Directions for this task ::
Print the full certification text below verbatim, with every line and character unchanged.

Exercise text ::
- - -

The registrant’s other certifying officer(s) and I have disclosed, based on our most recent evaluation of internal control over financial reporting, to the registrant’s auditors and the audit committee of the registrant’s board of directors (or persons performing the equivalent functions):

(a) All significant deficiencies and material weaknesses in the design or operation of internal control over financial reporting which are reasonably likely to adversely affect the registrant’s ability to record, process, summarize and report financial information; and

(b) Any fraud, whether or not material, that involves management or other employees who have a significant role in the registrant’s internal control over financial reporting.

 

Date: May 15, 2023

/s/ Brett W. Johnston

Brett W. Johnston

Senior Vice President and Chief Financial Officer

(Principal Financial and Accounting Officer)

- - -

Collected data entries
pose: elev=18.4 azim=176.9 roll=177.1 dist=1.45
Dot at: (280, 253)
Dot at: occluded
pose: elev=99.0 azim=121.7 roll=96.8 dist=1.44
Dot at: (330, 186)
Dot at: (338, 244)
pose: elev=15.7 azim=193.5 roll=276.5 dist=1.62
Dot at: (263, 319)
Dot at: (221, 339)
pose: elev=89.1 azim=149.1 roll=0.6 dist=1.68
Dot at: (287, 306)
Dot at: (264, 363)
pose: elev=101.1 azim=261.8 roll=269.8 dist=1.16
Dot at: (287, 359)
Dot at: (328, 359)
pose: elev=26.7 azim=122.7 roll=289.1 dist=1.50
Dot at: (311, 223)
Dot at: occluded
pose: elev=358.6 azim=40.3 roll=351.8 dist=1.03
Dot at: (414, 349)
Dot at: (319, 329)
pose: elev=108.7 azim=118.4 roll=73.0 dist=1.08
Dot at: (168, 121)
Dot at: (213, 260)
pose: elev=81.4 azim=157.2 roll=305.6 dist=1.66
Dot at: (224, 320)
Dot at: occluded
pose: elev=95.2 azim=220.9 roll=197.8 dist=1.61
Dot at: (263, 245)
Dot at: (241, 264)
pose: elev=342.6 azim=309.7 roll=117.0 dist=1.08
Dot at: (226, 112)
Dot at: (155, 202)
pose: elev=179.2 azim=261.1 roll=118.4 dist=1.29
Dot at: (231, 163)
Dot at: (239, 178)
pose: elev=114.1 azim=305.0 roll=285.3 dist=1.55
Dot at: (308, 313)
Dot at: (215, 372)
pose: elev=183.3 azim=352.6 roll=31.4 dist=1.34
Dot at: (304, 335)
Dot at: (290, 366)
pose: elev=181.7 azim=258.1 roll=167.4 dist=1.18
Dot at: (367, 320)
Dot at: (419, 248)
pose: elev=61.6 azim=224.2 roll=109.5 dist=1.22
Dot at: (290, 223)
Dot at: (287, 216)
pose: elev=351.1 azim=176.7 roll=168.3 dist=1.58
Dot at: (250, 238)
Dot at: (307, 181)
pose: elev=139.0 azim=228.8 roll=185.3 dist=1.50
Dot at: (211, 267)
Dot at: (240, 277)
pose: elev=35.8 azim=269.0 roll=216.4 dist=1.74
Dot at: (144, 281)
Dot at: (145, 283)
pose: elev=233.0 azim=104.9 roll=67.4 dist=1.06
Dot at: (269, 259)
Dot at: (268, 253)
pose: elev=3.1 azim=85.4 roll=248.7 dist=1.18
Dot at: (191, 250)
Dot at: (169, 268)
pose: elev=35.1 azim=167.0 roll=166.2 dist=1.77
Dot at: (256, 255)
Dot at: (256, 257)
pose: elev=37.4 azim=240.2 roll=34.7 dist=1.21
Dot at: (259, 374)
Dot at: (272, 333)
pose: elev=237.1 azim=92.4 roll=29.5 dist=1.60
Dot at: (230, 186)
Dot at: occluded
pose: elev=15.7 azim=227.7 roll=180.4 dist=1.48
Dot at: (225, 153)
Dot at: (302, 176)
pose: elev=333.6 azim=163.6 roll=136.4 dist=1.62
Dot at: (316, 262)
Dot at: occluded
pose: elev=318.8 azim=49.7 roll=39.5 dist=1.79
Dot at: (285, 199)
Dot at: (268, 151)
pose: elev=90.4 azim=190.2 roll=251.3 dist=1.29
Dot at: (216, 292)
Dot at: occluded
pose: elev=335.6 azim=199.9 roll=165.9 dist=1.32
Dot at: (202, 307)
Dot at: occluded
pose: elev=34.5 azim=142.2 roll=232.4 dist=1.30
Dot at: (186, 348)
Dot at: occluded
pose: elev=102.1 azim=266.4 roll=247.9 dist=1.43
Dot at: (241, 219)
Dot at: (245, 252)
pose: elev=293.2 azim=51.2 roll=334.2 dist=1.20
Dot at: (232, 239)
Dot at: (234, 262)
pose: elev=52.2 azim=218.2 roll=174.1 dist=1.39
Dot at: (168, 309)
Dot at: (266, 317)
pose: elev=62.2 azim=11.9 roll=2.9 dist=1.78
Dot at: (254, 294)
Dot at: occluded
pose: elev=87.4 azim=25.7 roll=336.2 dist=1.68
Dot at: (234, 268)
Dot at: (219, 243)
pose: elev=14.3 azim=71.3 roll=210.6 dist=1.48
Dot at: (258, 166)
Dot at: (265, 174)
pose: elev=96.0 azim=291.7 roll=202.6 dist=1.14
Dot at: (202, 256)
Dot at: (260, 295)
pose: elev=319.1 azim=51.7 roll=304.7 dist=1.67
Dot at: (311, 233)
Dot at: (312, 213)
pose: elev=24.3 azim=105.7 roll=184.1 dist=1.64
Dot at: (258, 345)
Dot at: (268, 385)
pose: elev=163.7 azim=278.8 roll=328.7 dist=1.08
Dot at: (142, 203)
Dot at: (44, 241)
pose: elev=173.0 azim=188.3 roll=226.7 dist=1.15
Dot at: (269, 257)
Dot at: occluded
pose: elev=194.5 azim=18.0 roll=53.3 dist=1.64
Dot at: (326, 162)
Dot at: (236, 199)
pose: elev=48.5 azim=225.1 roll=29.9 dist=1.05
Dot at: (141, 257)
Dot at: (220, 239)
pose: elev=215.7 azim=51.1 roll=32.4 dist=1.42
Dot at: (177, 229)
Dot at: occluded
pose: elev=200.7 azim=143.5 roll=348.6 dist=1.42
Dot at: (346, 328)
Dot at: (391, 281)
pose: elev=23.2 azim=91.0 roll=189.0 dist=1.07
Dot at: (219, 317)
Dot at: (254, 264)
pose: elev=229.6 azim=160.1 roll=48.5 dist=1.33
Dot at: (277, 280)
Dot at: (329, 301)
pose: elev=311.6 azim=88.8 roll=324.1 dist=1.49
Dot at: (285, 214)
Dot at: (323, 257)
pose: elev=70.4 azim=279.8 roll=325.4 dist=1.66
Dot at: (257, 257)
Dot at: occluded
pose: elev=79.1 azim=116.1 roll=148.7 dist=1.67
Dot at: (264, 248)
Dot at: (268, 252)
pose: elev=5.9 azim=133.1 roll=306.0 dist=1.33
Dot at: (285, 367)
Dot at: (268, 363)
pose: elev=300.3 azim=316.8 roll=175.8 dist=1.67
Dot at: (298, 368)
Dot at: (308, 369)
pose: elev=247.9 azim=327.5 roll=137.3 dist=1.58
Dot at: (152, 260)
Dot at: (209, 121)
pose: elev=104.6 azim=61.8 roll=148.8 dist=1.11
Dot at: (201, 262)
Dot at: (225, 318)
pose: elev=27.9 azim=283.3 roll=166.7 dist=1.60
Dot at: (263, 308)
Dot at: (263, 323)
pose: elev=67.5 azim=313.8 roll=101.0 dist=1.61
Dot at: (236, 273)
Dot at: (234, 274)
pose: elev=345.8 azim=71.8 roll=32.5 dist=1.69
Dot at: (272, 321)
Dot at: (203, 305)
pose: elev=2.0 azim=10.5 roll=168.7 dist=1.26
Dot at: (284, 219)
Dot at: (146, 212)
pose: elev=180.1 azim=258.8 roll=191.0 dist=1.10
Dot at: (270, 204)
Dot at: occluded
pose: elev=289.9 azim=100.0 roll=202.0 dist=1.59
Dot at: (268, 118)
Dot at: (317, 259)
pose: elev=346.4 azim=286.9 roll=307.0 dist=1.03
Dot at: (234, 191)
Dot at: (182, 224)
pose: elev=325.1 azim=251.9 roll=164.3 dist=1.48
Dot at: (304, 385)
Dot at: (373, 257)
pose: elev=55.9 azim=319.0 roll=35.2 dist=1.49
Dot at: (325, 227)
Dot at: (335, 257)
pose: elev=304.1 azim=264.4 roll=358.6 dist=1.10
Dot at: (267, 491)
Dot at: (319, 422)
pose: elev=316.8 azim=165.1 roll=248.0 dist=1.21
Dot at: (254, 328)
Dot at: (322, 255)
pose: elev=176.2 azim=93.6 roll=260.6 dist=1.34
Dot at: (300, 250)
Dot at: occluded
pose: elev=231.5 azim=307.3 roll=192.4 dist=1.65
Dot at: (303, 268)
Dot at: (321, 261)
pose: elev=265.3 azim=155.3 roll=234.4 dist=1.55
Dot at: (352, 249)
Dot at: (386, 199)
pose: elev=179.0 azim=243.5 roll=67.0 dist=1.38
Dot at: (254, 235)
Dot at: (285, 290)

- - -

Problem solution ::
The registrant’s other certifying officer(s) and I have disclosed, based on our most recent evaluation of internal control over financial reporting, to the registrant’s auditors and the audit committee of the registrant’s board of directors (or persons performing the equivalent functions):

(a) All significant deficiencies and material weaknesses in the design or operation of internal control over financial reporting which are reasonably likely to adversely affect the registrant’s ability to record, process, summarize and report financial information; and

(b) Any fraud, whether or not material, that involves management or other employees who have a significant role in the registrant’s internal control over financial reporting.

 

Date: May 15, 2023

/s/ Brett W. Johnston

Brett W. Johnston

Senior Vice President and Chief Financial Officer

(Principal Financial and Accounting Officer)